Internal linking is a phenomenal way to funnel internal link equity back to the pages that you need to rank for competitive queries.

Pagination

Oh pagination. Pagination used to be a necessary evil for enterprise SEO because no one really knew how to handle it well. With the advent of rel next and prev back in 2011, SEOs finally had a great way to tell the search engines the beginning and end of pagination.

Pagination can be great for SEO because it allows the search engines to access as much content as possible (think legacy products). But it can also hurt SEO when implemented badly.

The common pagination issues I see are:

  • Too few products per page which creates so many paginated pages that the search engines do not crawl deep enough (solution: more products per page).
  • Not linking deep enough into pagination to get legacy content crawled.
  • Linking to the non-canonical pagination (eg /page/1/ when the first page in the pagination is simply /page/)

Site Errors (404s, 500s)

Most SEOs and webmasters know that site errors can have an adverse effect on your website’s rankings. In years past, search engines were actually very fast to drop 404ing content out of the search index. In recent years however I have seen search engines continue to try to recrawl pages that 404 for months after the page disappears.

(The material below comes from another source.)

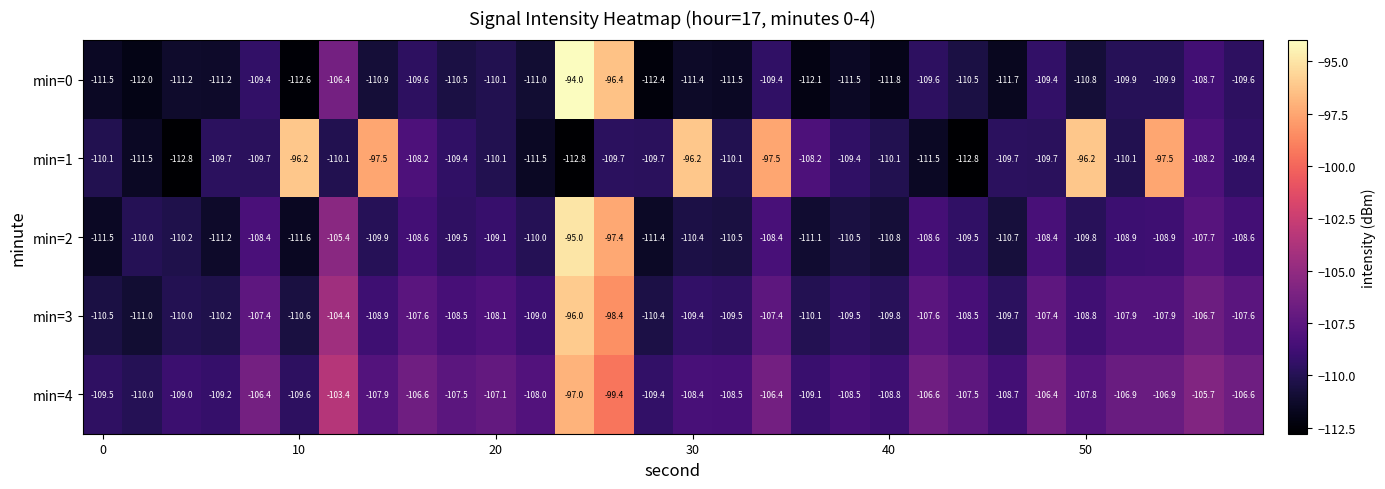

List the series in order of their peak value, lowest first.

min=4, min=1, min=3, min=2, min=0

404s and 500s (server errors) are bad from both a user and search engine perspective. On a small site, a few 404s will not kill you, though you should try to minimize them.

On a very large website, however, 404s and 500s can kill your organic traffic. The challenge becomes in finding all of these so that you can begin to solve them in a systematic way, prioritizing the ones with inbound internal links and largest number then working your way down the list. As you may know, Search Console (formerly Webmaster Tools) only shows you the top 1000. That is not enough when you may have millions of site errors.

On an enterprise site, you need to use your log files and call in the big tools to help you know which erroring pages the search engines are finding most often. You should ask your developers to store the log files and then use a tool like Botify or Splunk to parse them.

Subdomains

Subdomains can be great for SEO because you can have the search engines treat them like a separate website, which can be great for different topics kept on the same domain. About.com is a great example of using subdomains for SEO on an enterprise size website.

Subdomains can also really hurt your SEO when done badly. While the debate around subdomains vs subfolders has generally died down and SEOs generally accept that unless you really know what you are doing you should use subfolders (eg getcredo.com/pros/ instead of pros.getcredo.com), even if you know what you are doing on an enterprise site subdomains can trip you up.

Here are the big issues I see happening with subdomains on large sites:

  • Rogue subdomains being indexed and causing duplicate content issues. These should be redirected 1:1 to the main domain.
  • Old subdomains with links being redirected to the main domain, but are blocked in robots.txt which means they do not help main domain rank.
  • Blog/content sections on subdomains, which I have found to hamper SEO efforts both for content and overall site SEO purposes. These belong on the main domain.

304 Not Modified Status Codes

One of the greatest tools in the enterprise SEO’s toolbelt is the ability to use different status codes to control crawl.

My favorite enterprise SEO trick is the use of the 304 Not Modified status code. Basically, when you have millions of pages that are not updated all the time, the search engines don’t really need to spend all of their time downloading and storing those pages, because what they should prioritize is the fresh content on your site (this especially applies to feed and marketplace driven websites).

Basically, when a document is requested by the search engines, the headers are given a Last-Modified value. The next time Googlebot/Bingbot accesses the page, they leave a If-Modified-Since: in the header. When they come again, if Last-Modified is newer than If-Modified-Since, they will recache. Otherwise they get a 304 Not Modified and move on to find fresh content to index.

What about you?

What issues are you facing with your enterprise sites? What are some of the issues you’ve seen on large sites that I have not covered here?